Controversial transgender student rights regulation focus of Jan. 31 public meeting in Dover

DOVER — A controversial proposed regulation dealing with the rights of transgender students in Delaware’s public schools that drew thousands of comments from concerned citizens will be re-examined at a meeting public meeting next week.

The 18-member development team that initially drafted the prospective regulation — Regulation 225 Prohibition of Discrimination — will reconvene Wednesday, Jan. 31 at the Del-One Conference Center on Delaware Technical Community College’s Terry Campus, located at 100 Campus Drive in Dover.

The meeting, which is scheduled from 6 p.m. to 8 p.m., is open to the public.

After the Delaware Department of Education received more than 11,000 comments during a commentary period that closed Dec. 4, Delaware Education Secretary Dr. Susan Bunting called for “careful review” of the comments. Sec. Bunting announced in December that the DOE’s Development Team would reconvene in January to carefully review the comments and make recommendations for possible changes to the regulation.

Regulation 225, initiated by Gov. John Carney last summer through the Delaware Department of Education, would allow all Delaware public school students to self-identify their gender or race. Students would have the opportunity to participate on the sports team consistent with their gender identity and select a “preferred name” that school officials would be obligated to use in their daily interactions.

The rule would also allow children of any age to make these decisions without parental input, notification, or consent.
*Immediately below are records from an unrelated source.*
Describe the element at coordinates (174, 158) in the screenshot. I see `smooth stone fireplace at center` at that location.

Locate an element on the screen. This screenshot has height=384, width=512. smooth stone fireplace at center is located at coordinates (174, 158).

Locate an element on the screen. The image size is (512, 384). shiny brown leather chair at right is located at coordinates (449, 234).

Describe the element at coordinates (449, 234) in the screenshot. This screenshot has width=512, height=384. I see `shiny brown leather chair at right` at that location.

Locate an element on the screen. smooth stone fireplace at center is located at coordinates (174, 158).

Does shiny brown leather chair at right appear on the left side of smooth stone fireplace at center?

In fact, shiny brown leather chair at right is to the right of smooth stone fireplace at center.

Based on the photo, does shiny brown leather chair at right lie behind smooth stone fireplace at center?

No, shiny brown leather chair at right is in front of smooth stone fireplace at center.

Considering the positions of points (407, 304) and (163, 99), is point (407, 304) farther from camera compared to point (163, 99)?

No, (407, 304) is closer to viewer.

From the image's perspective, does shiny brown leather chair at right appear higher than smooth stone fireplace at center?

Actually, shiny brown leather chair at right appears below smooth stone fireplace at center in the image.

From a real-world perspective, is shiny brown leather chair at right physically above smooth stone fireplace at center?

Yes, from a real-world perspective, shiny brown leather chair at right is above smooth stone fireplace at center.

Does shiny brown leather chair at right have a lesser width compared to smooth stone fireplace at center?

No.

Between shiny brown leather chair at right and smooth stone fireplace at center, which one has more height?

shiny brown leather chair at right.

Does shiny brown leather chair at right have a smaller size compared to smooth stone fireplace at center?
Indian River School District’s board of education at its Nov. 27 meeting joined the opposing movement that includes more than a dozen state legislators – including House of Representatives members from Sussex County – the Delaware Family Policy Council and many parents whose primary fear is that the regulations will strip away parental rights.

While the Delaware State Education Association’s executive board voted in late November to support Regulation 225, the Indian River Education Association did not support the state-level executive decision.